Start of Block

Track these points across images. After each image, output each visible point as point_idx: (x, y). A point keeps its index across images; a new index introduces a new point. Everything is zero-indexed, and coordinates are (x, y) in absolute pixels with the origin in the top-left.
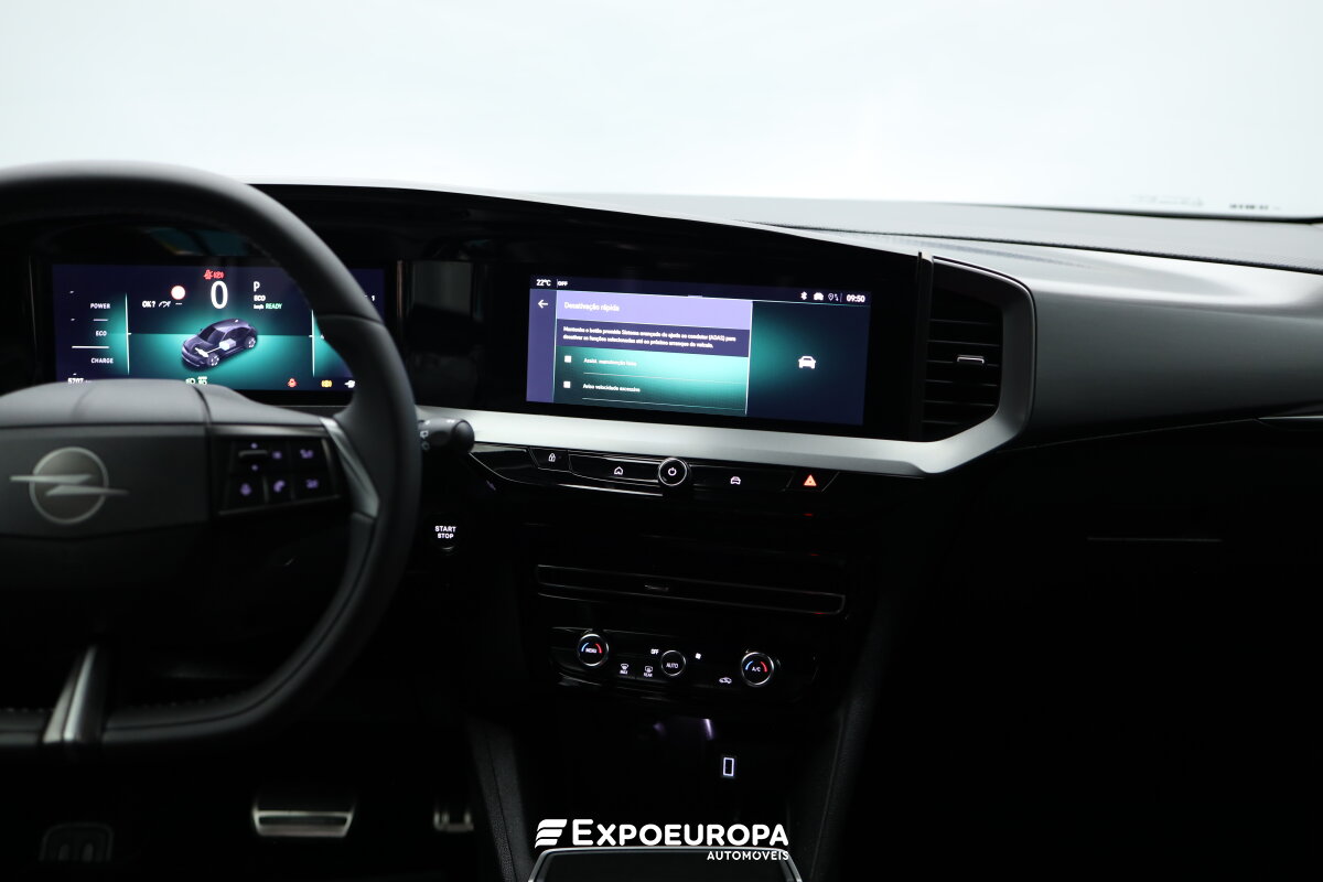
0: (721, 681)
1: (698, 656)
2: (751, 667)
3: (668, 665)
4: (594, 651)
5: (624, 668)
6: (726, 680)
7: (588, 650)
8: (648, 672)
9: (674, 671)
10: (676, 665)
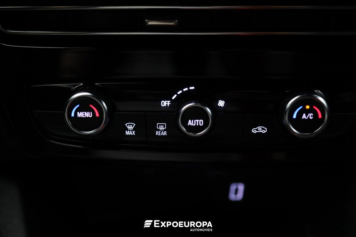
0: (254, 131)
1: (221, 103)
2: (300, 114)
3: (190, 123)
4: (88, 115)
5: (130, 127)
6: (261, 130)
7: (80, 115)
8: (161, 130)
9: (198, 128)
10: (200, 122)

End of Block

Only the lines from the one containing "2: (751, 667)" through the last line of the entries above should be copied, exactly as they are and without the pictures.

2: (751, 667)
3: (668, 665)
4: (594, 651)
5: (624, 668)
6: (726, 680)
7: (588, 650)
8: (648, 672)
9: (674, 671)
10: (676, 665)
0: (254, 131)
1: (221, 103)
2: (300, 114)
3: (190, 123)
4: (88, 115)
5: (130, 127)
6: (261, 130)
7: (80, 115)
8: (161, 130)
9: (198, 128)
10: (200, 122)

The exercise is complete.